Ora osservate bene: la scena si ripete, la scena nella liturgia della Chiesa si perpetua e si rinnova. Attraverso i secoli, ogni anno, quando viene la Pasqua, questa cerimonia, che noi stiamo celebrando, proclama Gesù come Cristo, come Messia, come l’arbitro dei destini dell’umanità, il vero Salvatore del mondo. Quali sono le voci più qualificate per l’annuncio di questo beato messaggio al mondo? sono quelle del Popolo di Dio, sono le vostre, Giovani convenuti a questo rito meraviglioso e misterioso. Tocca a voi oggi, figli di questa generazione storica, fare eco alle acclamazioni di Gesù, riconosciuto come Cristo, come Salvatore e Signore. Per una fortunata e segreta maturazione dei tempi sono oggi i Giovani, gruppi privilegiati di Giovani, a intuire, a comprendere che quel Gesù del Vangelo è Lui che inaugura e apre a buon diritto il Regno della salvezza. È Lui, il Cristo, che ponendosi sulla via torrenziale della civiltà la divarica in due diverse e spesso opposte correnti: da una parte, la sua, quella di Gesù Cristo, la corrente della pace e della fratellanza universale fra gli uomini suoi seguaci; dall’altra la corrente della violenza, della divisione e della lotta, e alla fine della guerra; da una parte la corrente dei «poveri nello spirito», dei cercatori del regno di Dio, dei credenti nella vita eterna, dall’altra la corrente degli egoisti e dei cercatori del regno della terra, degli uomini che solo nel tempo hanno la loro fiducia; da una parte la corrente che fa dell’amore a Dio e al prossimo la legge suprema della vita individuale e sociale; dall’altra la corrente che fa della forza e della rivoluzione aggressiva e sopraffattrice la ragione cieca dei destini dei popoli; da una parte la corrente della fede e della verità e perciò della libertà (Cfr. Io. 8, 32); dall’altra la corrente delle mille e sfrenate opinioni, che violando i diritti delle coscienze esteriormente s’impone . . . Due concezioni del mondo, della verità, della vita: quale scegliete?

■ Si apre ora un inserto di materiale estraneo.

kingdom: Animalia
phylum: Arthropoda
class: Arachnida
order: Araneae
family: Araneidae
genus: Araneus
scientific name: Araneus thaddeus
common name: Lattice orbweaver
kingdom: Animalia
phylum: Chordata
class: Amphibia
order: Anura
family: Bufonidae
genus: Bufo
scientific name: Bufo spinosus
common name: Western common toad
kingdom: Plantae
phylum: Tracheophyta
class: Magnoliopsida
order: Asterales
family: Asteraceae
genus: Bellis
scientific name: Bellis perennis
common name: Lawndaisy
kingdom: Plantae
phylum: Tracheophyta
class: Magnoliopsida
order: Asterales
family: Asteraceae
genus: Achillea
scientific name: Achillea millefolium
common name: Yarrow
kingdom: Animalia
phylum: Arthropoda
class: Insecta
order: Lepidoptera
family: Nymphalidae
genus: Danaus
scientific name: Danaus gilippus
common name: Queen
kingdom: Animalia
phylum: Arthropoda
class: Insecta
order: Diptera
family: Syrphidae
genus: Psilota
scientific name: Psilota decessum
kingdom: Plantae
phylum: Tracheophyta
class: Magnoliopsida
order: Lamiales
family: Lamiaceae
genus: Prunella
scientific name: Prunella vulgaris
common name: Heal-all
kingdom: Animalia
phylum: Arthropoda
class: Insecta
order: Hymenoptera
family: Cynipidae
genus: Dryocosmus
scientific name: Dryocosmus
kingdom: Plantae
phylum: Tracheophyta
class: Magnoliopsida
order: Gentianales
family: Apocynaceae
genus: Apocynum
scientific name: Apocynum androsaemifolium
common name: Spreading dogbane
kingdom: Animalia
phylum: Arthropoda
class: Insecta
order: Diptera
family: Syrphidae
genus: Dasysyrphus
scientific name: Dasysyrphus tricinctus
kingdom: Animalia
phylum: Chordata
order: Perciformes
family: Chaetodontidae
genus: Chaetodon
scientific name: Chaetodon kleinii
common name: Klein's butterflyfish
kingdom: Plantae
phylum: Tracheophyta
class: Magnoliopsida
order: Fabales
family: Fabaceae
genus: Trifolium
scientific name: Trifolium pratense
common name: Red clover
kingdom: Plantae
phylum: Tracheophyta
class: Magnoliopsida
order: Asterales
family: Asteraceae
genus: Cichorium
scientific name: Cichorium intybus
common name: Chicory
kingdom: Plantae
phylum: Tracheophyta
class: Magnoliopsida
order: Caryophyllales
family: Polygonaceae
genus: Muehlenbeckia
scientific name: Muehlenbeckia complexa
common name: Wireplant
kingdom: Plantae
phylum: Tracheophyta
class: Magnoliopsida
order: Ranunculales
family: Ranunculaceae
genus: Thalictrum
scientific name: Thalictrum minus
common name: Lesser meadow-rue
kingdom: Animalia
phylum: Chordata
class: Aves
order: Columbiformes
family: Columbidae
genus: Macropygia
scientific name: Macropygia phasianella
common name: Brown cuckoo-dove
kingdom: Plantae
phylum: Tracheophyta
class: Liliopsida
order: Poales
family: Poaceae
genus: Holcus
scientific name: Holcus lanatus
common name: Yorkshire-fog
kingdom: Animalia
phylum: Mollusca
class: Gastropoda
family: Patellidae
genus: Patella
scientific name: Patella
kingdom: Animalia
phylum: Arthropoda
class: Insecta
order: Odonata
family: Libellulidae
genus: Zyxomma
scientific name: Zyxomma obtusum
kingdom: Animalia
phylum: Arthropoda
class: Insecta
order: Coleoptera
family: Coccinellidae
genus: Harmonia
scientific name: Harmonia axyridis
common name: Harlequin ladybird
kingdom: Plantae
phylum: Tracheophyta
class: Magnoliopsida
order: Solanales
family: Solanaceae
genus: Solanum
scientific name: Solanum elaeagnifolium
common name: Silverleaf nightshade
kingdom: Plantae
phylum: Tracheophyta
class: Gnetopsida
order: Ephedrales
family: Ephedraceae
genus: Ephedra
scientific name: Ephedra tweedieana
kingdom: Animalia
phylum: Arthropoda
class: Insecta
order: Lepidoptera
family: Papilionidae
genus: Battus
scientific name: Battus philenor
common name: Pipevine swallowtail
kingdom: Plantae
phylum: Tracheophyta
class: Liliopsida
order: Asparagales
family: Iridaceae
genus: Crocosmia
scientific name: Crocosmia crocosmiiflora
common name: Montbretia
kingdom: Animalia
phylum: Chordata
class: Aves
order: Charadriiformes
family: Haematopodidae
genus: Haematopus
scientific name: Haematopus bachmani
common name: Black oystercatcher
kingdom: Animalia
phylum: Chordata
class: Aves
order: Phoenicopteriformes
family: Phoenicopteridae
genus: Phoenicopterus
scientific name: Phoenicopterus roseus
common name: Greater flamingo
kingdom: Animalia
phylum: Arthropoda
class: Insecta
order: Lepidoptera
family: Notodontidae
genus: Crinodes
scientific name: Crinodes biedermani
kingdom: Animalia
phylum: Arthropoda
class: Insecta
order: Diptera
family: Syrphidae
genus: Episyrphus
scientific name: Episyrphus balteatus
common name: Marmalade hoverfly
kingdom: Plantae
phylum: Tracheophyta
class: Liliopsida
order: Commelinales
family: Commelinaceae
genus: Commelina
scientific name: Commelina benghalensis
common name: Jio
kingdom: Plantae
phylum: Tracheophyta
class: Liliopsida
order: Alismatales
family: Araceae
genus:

Oh, beati voi, Figli carissimi, che avete già scelto, e scelto secondo sapienza e secondo fortuna, fin dal giorno del vostro battesimo, impegnando la vostra vita a questa professione globale e felice: noi saremo cristiani! saremo di Cristo, saremo con Cristo, in questa vita e in quella futura ! Ed oggi, agitando le vostre palme, con rinnovata coscienza, con più forte energia, confermate la vostra scelta, la vostra promessa: sì, noi saremo cristiani!
Due sentimenti riempiano allora i vostri cuori: il coraggio e la gioia!